Nella cultura in cui siamo cresciuti, quella occidentale, ci sono punti fermi che consideriamo imprescindibili: la nostra immagine, l’identità, che racconta chi siamo insieme la nostra data di nascita e al luogo di provenienza, l’età anagrafica. Eppure la nostra identità è in continua trasformazione, un flusso caotico proprio come lo è l’esistenza, che accade momento per momento. Senza che si possa prevedere la sua meta finale, è un senso in costante divenire.

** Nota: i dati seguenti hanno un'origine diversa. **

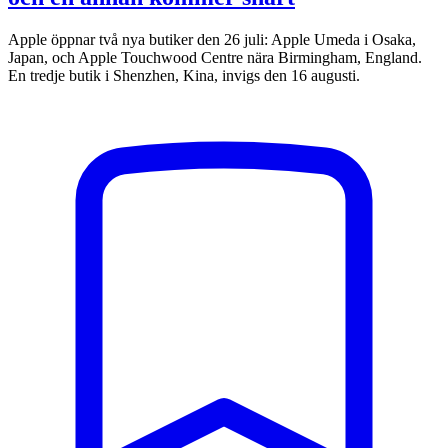
Apple öppnar två nya butiker den 26 juli: Apple Umeda i Osaka,
Japan, och Apple Touchwood Centre nära Birmingham, England.
En tredje butik i Shenzhen, Kina, invigs den 16 augusti.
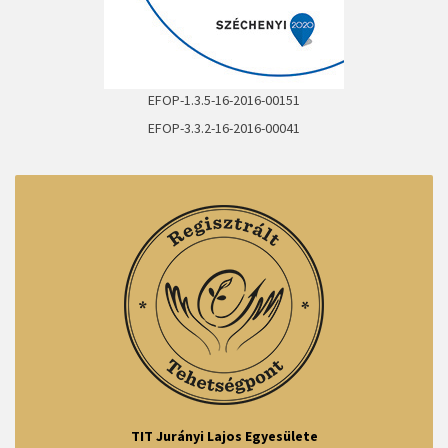
EFOP-1.3.5-16-2016-00151
EFOP-3.3.2-16-2016-00041
TIT Jurányi Lajos Egyesülete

Evolvere il concetto di resilienza, di cui da alcuni anni si parla sempre più spesso, significa iniziare a pensare a noi stessi in modo nuovo. No, non sei la persona che eri vent’anni fa. Per fortuna!
Anche di fronte a un cambiamento positivo spesso nutriamo questa aspettativa che poi ci delude. In realtà, l’oro e l’argento che colano nelle fratture delle meravigliose opere Kintsugi ci raccontano che nessuna vita è uguale. È il nostro vivere il tempo ciò che ci ha formato, sono le esperienze che hanno dato forma e sostanza alla mappa scritta sulla pelle delle nostra storia ed è una storia che ogni giorno portiamo avanti, coraggiosamente, a volte senza rendercene nemmeno conto.
Sviliamo noi stessi perché vogliamo essere nuovi di zecca e non vediamo quando orgoglio e amore c’è in ogni ferita in cui abbiamo scoperto vulnerabilità e forza, il nostro lato più umano.